The scrabble dictionary
An acolyte's first day at the club includes an introduction to a formidable tool -- the Scrabble dictionary approved by the World English Scrabble Players Association. It contains 1,67,000 words -- and some world champions know each of them. (Now you know why they would rather not bother with the meanings; it just slows them down in learning the words.)
There are different categories of word lists -- words to which you can't add the alphabet 'S' (oys, zoic, uns), words to which you cannot add any alphabet at the beginning or end (sjoe, jynx, zzzs, for instance) etc. "This is how we all started, except may be some like Hingorani. He wasn't spoon-fed with these lists -- he made so many of these mind-boggling lists all by himself," says Prabhu.
After the lists come techniques like rack balancing, tile tracking and, most important of all, probability.
Every player tweaks these to suit his style and temperament. Commonly, when a player is leading, he tends to block the Scrabble board by making words that would leave little chance for his opponent to score well. But Prabhu doesn't use this technique. "I almost always prefer keeping the board open to play. That way, both players get ample opportunity to perform. That's the real battle of wits," he believes.
Juggling with alphabets
PC Jose, a co-founder of the group, overhears Prabhu and smiles. "You may know all the words in the dictionary, but if your strategy isn't sharp, your chances of winning are slim."
Hingorani glances at Sherwin Rodrigues, a 20-year-old Scrabble world champion, to explain. "Rodrigues knows fewer words than Jose. But his math and strategy are brilliant -- he hardly lost a game even as a child."
To prove his claim, Hingorani asks Rodrigues to make a word by adding any other alphabet to the letters in my name. "K, A, R, E, E, N, A," thinks Rodrigues aloud. And then, in a flash, he says, "Add a W to that and you get the words 'awakener' and 'reawaken'."

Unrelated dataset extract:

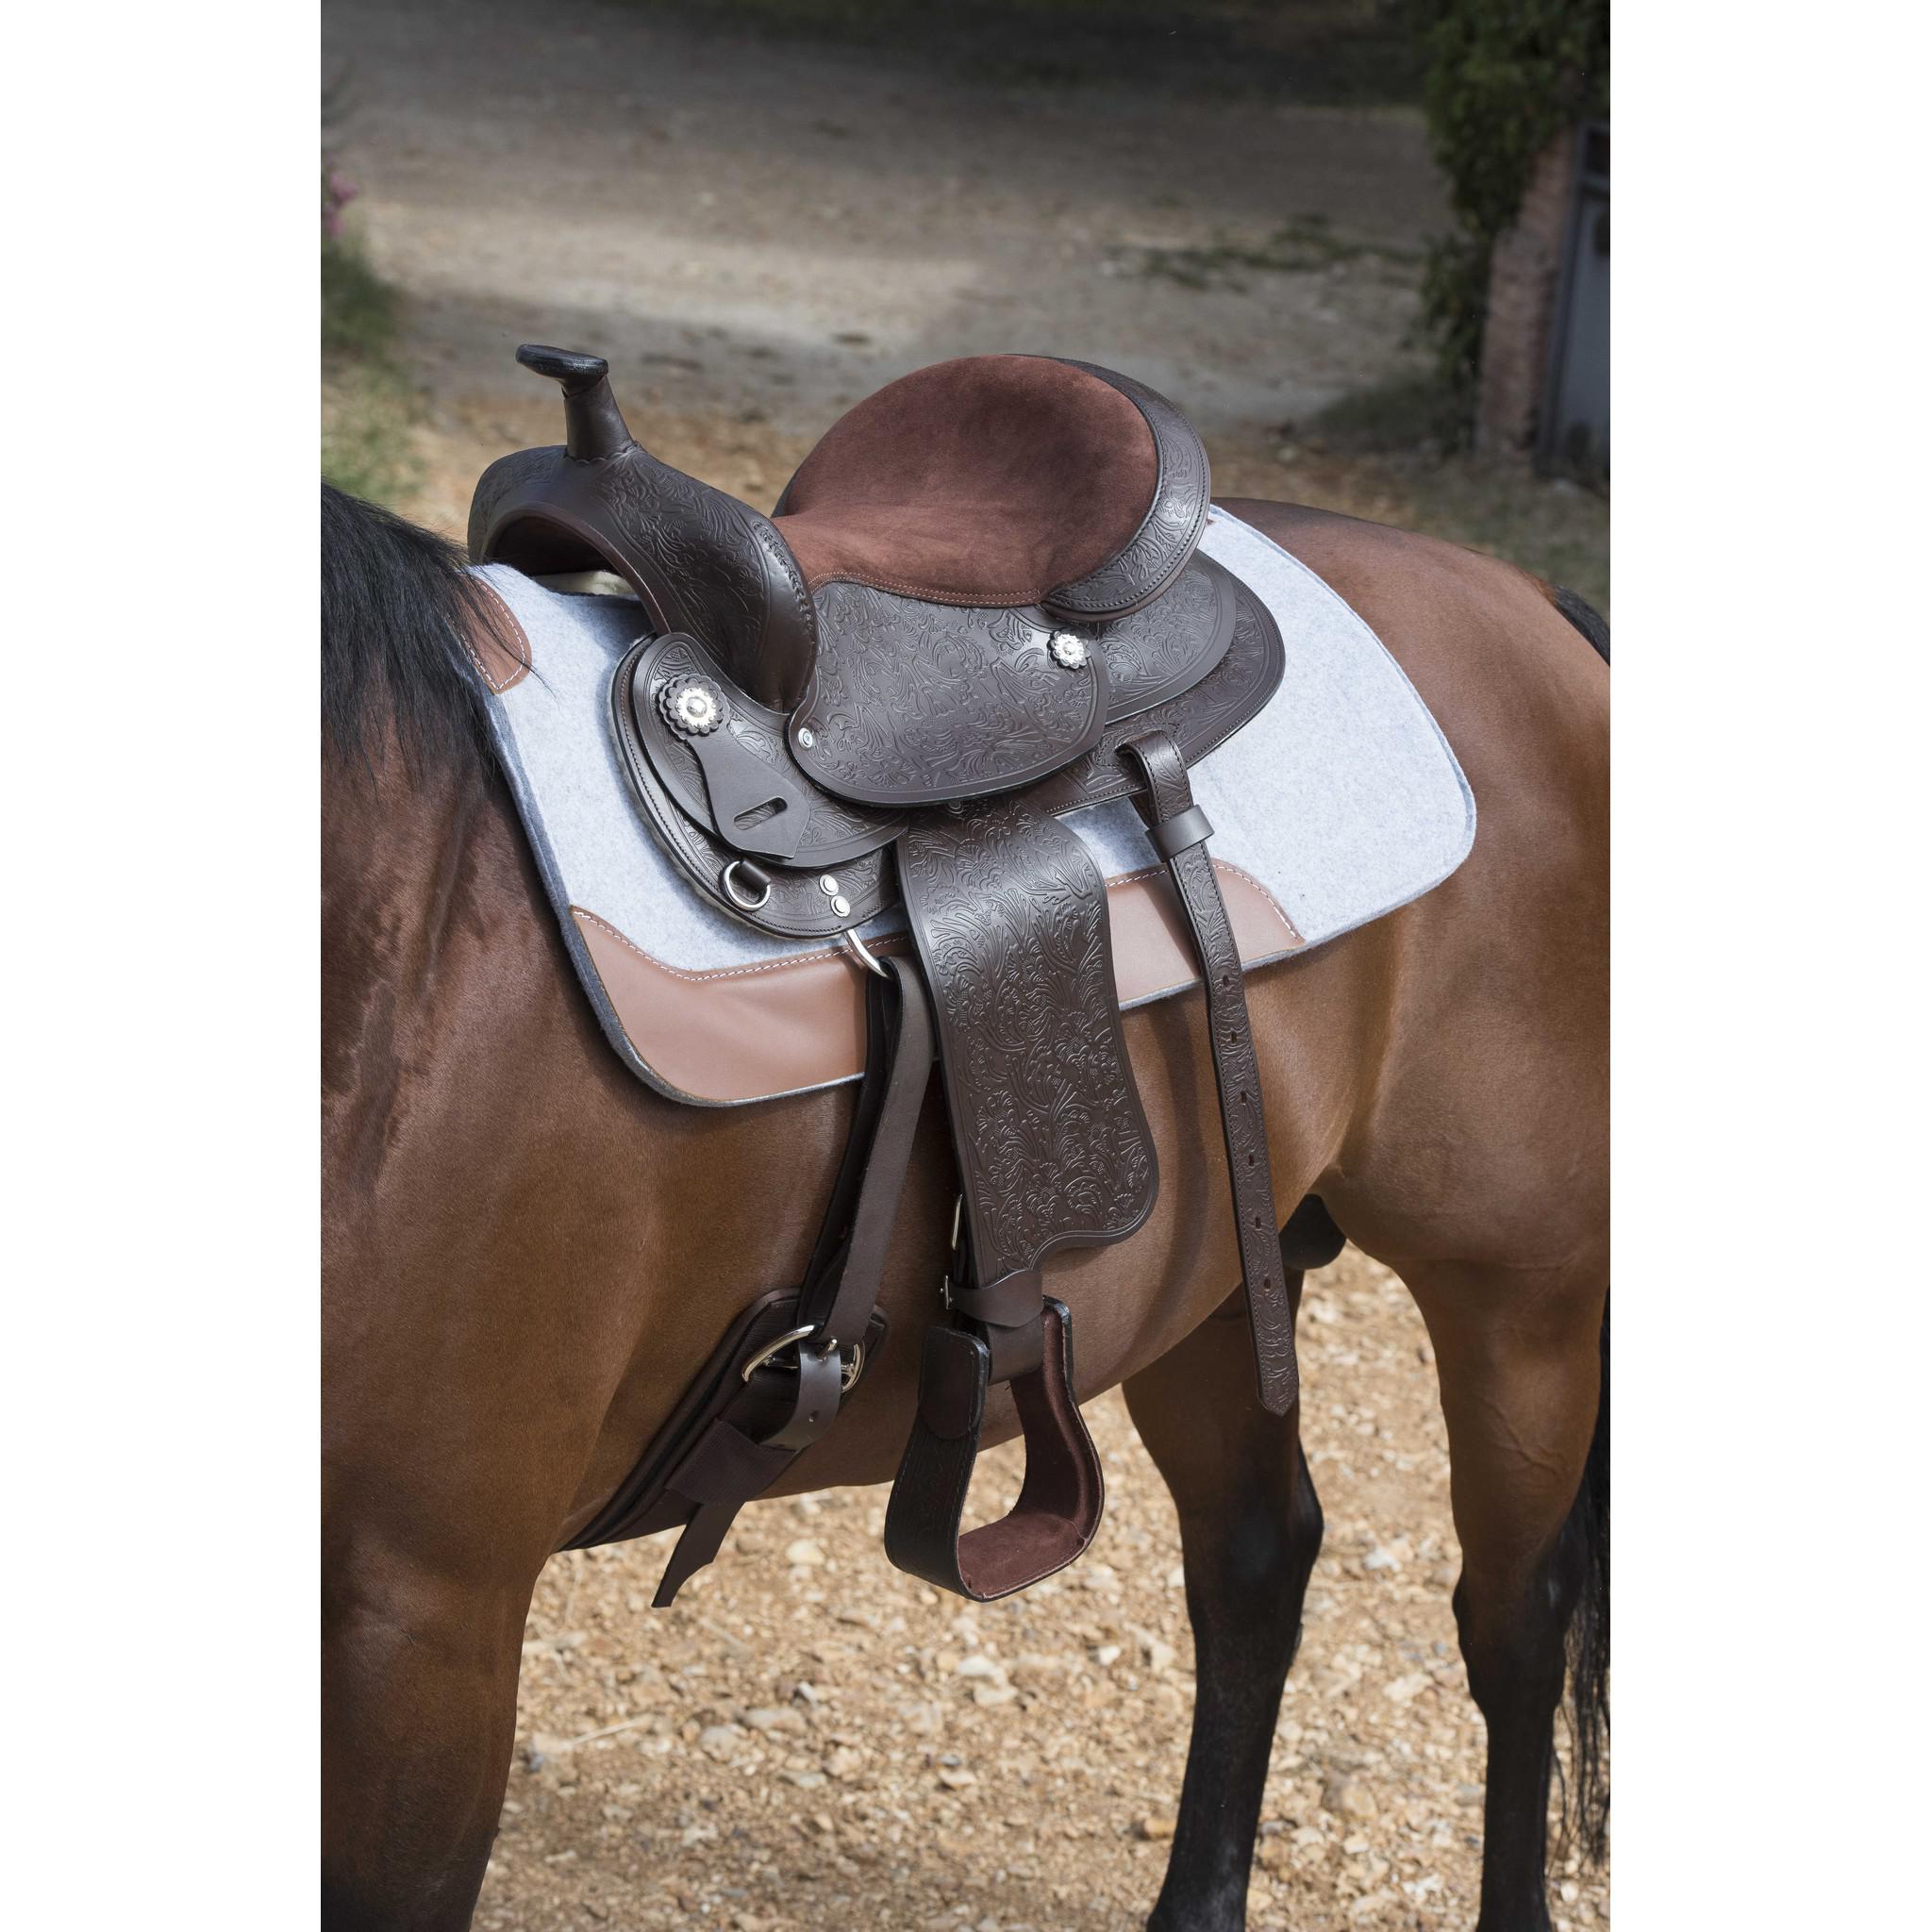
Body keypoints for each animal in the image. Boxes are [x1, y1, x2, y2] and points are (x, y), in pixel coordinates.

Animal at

Flattering, to say the least.
Rodrigues beat the Oman champion at the age of 13. Last year, when Malaysia invited 50 Scrabble players around the world, Rodriguesbeat the reigning world champion, Nigel Richards. Richards is the first player to hold the UK and US championship titles concurrently. (US follows a different Scrabble dictionary).
"It's quite amusing, though, that the anagram of 'Sherwin' works out to be 'Whiners', announces Prabhu, drawing a few laughs.

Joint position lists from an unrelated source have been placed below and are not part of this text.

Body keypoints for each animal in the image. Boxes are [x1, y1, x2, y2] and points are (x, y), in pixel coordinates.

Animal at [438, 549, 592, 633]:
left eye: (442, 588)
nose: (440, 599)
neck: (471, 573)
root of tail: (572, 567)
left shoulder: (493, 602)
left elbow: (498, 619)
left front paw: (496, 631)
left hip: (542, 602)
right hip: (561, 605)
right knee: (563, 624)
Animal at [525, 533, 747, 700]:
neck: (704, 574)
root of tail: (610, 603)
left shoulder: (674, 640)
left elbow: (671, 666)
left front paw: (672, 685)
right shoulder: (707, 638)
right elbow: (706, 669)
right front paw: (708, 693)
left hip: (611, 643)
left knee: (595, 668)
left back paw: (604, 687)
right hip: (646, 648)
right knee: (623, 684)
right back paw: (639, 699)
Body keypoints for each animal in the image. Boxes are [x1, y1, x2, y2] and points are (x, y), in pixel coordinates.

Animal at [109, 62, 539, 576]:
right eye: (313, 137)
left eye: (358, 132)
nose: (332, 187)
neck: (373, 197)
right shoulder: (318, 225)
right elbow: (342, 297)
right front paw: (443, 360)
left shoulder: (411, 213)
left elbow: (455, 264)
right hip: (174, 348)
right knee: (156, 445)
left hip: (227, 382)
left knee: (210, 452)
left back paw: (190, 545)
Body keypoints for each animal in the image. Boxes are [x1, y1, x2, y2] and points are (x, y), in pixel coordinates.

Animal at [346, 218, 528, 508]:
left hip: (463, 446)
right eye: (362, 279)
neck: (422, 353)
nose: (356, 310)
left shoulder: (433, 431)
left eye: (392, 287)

And, for the record, muzjik is a Russian peasant, oys is Scottish for grandchild and uns is a transuranic element that has not been found in nature.Bless them.
* ('Awakener' is what Scrabble world champ Sherwin Rodrigues came up with in an instant, when asked to form a word by adding an alphabet to the first name of the writer, Kareena N Gianani)
Tiles of the trade
Rack balancing: Good players plan which alphabets to use each time and which to retain for subsequent turns. For instance, if your rack has B, C, M, P and three vowels, it would be smart to retain C because it makes the maximum 7 or 8 -letter words, which gain a hefty bonus.
You could even miss chances to gather alphabets to make a high-scoring word. A rack is said to be balanced if it has 4 consonants and 3 vowels.
Tile tracking: This means keeping track of every tile you and your opponent uses in a game. So, you won't keep waiting for that alphabet if you already know it got used.
Probability: Given the number of tiles of an alphabet, there is a certain probability of picking one. For instance, the combinations, E, T, A, R, I, O, N and O, T, A, R, I, N, E, have the highest probability of turning up on your rack. A player must know the top 3000 probabilities and at least 1000 7 and 8-letter words using these alphabets.